Stored data entries
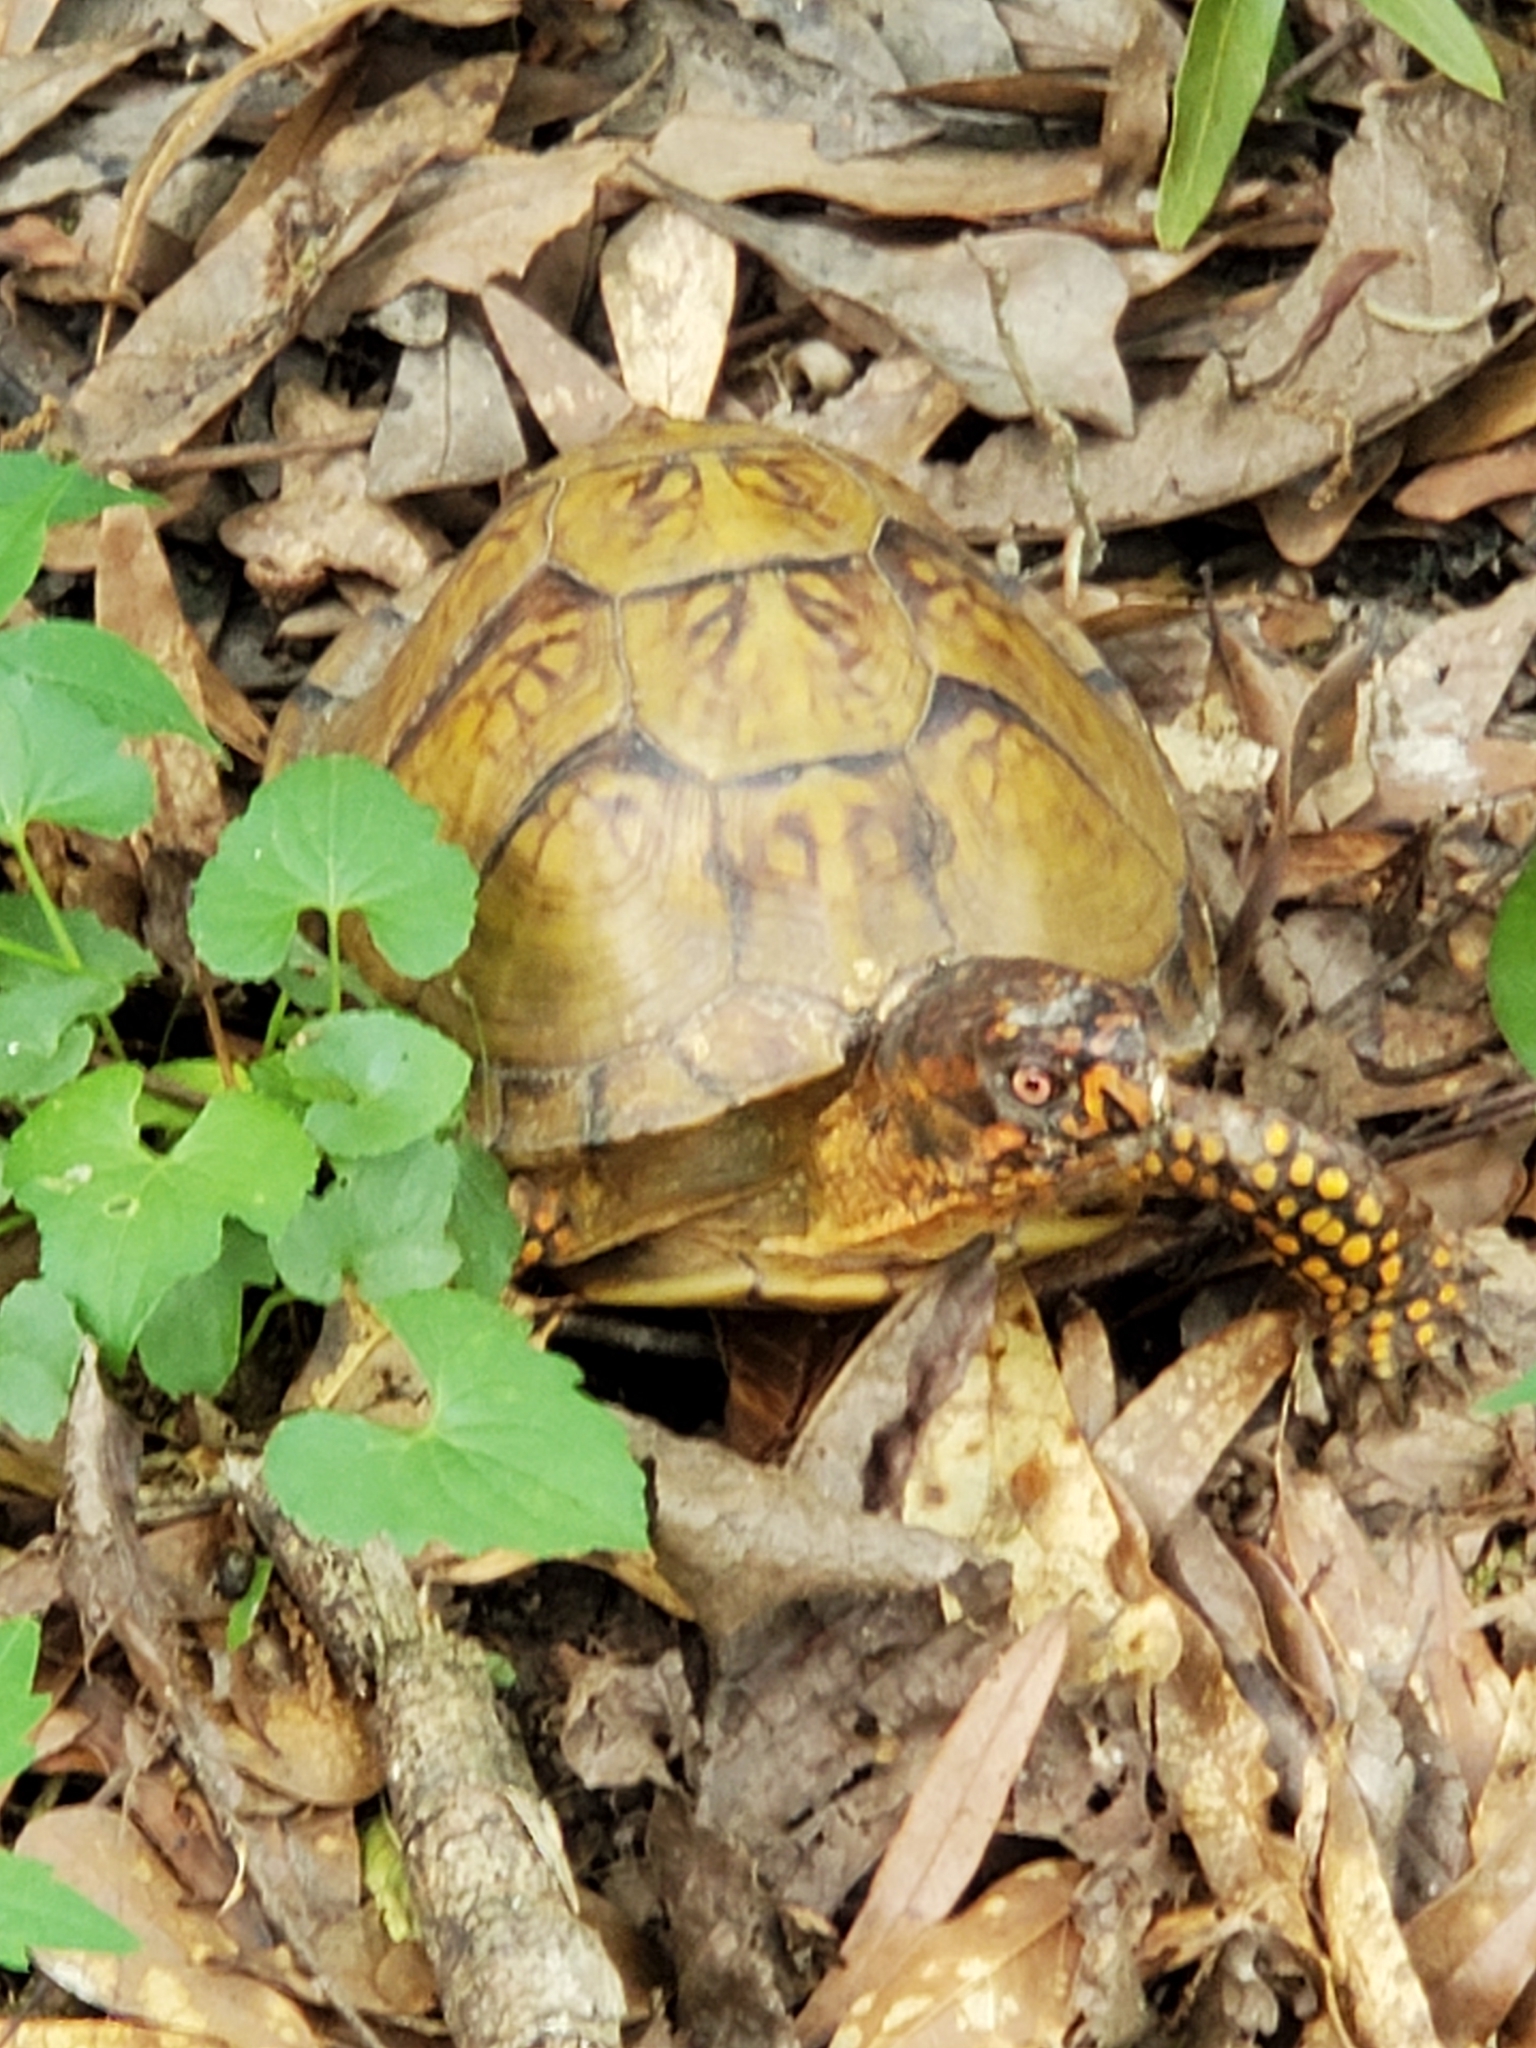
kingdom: Animalia
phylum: Chordata
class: Testudines
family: Emydidae
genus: Terrapene
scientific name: Terrapene carolina
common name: Common box turtle
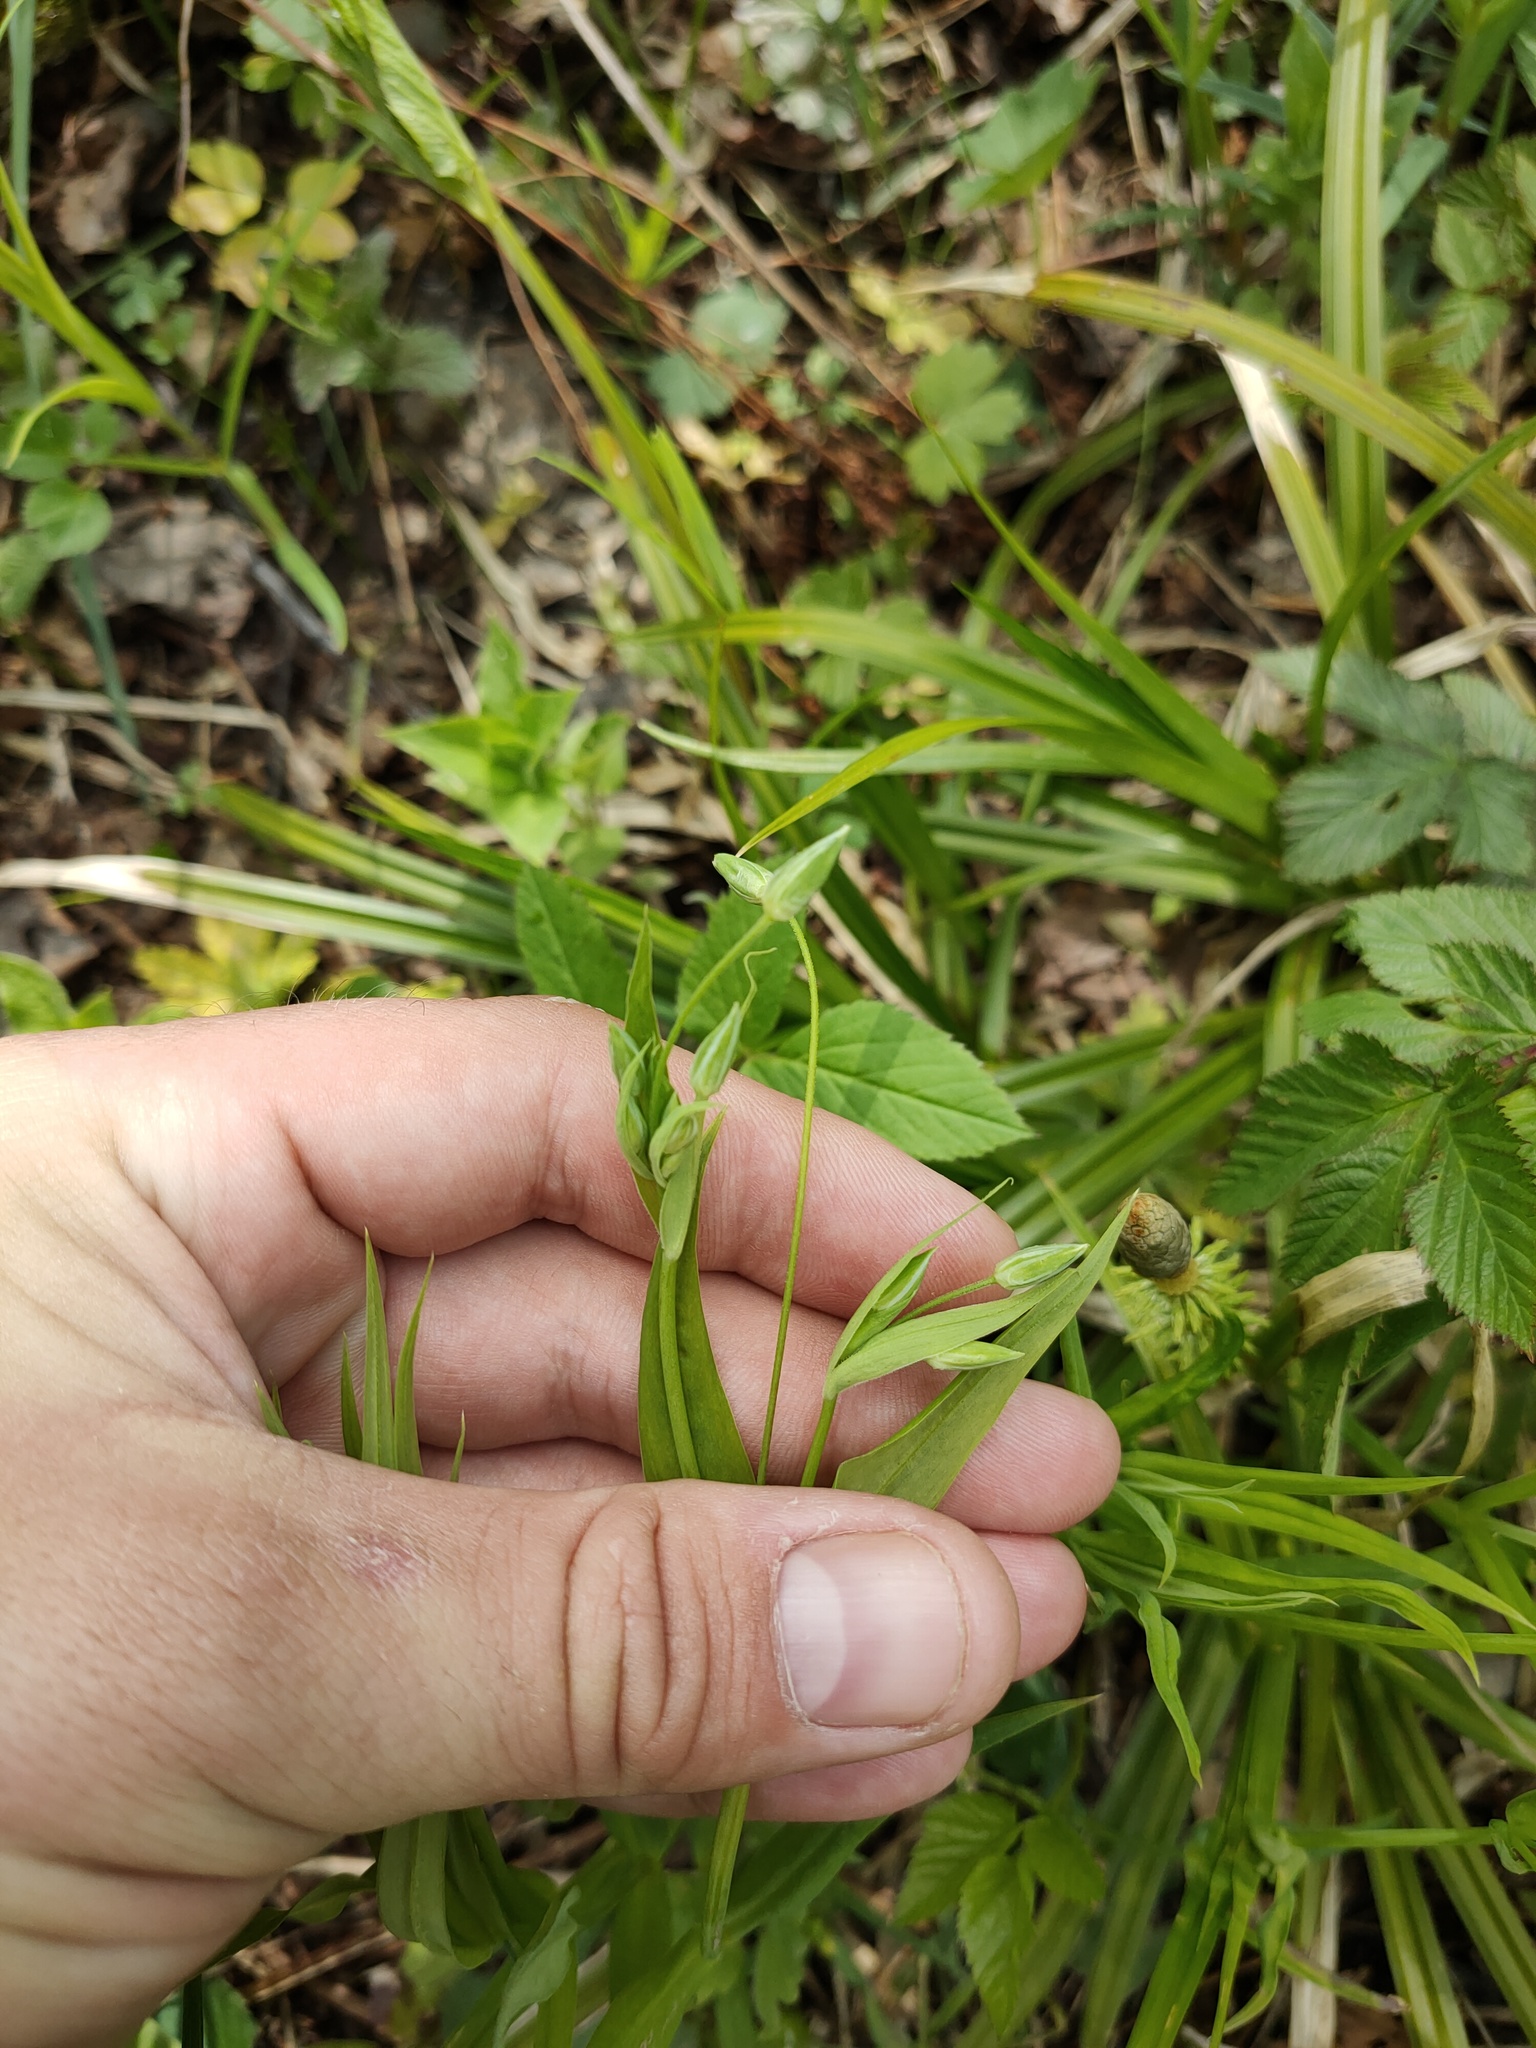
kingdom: Plantae
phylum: Tracheophyta
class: Magnoliopsida
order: Caryophyllales
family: Caryophyllaceae
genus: Rabelera
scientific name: Rabelera holostea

### Objective
Present all of the lines above as a numbered list, skipping any blank lines. Leave the pictures out of your answer.

### Correct answer
1. kingdom: Animalia
2. phylum: Chordata
3. class: Testudines
4. family: Emydidae
5. genus: Terrapene
6. scientific name: Terrapene carolina
7. common name: Common box turtle
8. kingdom: Plantae
9. phylum: Tracheophyta
10. class: Magnoliopsida
11. order: Caryophyllales
12. family: Caryophyllaceae
13. genus: Rabelera
14. scientific name: Rabelera holostea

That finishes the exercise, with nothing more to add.